== Problem ==
Which lines in the data below contain the word "Traoré"? Copy each of those lines in full.

== Data records ==
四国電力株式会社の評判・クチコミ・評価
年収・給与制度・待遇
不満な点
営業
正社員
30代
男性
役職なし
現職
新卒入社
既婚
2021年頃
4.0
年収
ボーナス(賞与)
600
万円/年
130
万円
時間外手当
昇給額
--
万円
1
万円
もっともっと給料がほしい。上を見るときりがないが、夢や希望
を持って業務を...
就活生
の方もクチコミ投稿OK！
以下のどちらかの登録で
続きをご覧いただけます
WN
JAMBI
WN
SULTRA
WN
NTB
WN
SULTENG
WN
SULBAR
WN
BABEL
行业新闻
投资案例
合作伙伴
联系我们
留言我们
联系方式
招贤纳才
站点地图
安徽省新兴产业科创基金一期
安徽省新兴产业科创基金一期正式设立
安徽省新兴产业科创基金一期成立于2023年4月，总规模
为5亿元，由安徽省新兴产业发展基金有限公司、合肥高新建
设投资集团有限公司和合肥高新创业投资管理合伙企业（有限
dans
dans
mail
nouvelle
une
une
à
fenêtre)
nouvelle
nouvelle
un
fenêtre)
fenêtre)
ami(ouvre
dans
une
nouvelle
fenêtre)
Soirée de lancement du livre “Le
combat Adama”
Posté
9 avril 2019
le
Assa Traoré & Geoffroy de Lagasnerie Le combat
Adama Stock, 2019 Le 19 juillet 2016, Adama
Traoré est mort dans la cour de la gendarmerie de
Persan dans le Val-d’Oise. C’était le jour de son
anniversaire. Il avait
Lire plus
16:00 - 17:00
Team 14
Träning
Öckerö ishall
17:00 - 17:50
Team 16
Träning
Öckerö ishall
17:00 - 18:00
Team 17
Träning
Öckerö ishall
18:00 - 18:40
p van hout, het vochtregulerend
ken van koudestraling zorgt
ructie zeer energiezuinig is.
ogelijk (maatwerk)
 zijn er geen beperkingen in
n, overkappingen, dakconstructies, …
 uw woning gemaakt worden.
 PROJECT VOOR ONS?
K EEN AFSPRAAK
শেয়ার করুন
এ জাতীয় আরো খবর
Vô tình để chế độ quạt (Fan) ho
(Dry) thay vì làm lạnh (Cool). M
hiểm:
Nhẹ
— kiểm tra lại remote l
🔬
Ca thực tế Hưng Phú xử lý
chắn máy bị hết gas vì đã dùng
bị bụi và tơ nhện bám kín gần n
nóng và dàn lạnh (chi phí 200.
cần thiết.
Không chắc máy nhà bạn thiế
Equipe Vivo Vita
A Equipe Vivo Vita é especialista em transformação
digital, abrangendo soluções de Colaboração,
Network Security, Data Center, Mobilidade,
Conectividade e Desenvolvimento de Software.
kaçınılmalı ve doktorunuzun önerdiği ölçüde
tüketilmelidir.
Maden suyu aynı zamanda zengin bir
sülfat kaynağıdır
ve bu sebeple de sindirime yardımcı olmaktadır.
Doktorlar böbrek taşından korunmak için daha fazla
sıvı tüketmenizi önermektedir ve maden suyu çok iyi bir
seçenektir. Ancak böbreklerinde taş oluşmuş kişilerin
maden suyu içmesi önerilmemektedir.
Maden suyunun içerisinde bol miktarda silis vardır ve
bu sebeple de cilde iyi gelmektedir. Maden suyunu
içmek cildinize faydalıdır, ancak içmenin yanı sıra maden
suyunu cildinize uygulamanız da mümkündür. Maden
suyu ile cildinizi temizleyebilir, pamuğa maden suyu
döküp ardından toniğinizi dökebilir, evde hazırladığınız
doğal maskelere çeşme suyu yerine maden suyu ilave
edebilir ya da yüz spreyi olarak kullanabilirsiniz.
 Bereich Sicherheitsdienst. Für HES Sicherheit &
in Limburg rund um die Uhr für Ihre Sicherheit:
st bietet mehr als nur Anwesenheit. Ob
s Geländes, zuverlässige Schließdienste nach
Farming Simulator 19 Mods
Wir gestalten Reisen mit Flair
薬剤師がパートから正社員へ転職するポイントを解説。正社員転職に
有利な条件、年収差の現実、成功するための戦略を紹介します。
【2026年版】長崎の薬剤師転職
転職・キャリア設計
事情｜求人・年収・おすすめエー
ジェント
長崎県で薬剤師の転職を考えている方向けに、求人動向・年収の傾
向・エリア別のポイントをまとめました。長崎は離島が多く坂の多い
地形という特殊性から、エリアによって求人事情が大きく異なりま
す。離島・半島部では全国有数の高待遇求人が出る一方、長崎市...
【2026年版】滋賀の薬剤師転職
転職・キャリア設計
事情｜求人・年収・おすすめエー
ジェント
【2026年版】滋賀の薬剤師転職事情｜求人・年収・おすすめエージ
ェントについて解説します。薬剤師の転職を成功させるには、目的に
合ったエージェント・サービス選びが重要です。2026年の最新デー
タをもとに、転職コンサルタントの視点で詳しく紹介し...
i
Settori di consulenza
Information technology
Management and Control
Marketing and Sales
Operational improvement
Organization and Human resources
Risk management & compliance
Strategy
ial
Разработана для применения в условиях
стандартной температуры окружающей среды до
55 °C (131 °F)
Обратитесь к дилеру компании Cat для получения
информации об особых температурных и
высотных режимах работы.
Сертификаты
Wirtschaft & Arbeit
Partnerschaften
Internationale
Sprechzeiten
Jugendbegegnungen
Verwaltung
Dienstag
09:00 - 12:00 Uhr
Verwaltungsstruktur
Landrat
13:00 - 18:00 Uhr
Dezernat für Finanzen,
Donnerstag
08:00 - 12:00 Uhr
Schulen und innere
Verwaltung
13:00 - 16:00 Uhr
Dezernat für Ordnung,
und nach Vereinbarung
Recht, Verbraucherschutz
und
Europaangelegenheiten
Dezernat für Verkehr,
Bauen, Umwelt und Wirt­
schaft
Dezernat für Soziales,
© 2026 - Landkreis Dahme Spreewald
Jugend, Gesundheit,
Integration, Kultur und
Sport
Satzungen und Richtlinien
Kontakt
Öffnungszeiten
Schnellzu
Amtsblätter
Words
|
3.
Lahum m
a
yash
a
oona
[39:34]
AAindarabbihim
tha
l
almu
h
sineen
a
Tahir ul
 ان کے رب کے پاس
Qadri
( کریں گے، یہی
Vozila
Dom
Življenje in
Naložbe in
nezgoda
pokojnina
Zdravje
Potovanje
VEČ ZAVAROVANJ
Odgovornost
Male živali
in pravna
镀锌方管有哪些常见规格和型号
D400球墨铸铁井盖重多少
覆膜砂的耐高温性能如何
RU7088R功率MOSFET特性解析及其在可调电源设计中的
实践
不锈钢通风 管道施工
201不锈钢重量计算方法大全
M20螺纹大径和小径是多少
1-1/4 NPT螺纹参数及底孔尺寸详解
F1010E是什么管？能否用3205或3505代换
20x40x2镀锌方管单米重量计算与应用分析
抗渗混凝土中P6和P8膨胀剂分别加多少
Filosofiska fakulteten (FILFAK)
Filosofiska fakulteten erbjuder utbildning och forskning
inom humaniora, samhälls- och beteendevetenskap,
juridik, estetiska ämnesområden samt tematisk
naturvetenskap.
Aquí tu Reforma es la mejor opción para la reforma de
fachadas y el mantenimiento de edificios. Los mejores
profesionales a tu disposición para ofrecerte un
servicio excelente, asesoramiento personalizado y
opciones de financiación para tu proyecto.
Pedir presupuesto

== Exercise output ==
Assa Traoré & Geoffroy de Lagasnerie Le combat
Traoré est mort dans la cour de la gendarmerie de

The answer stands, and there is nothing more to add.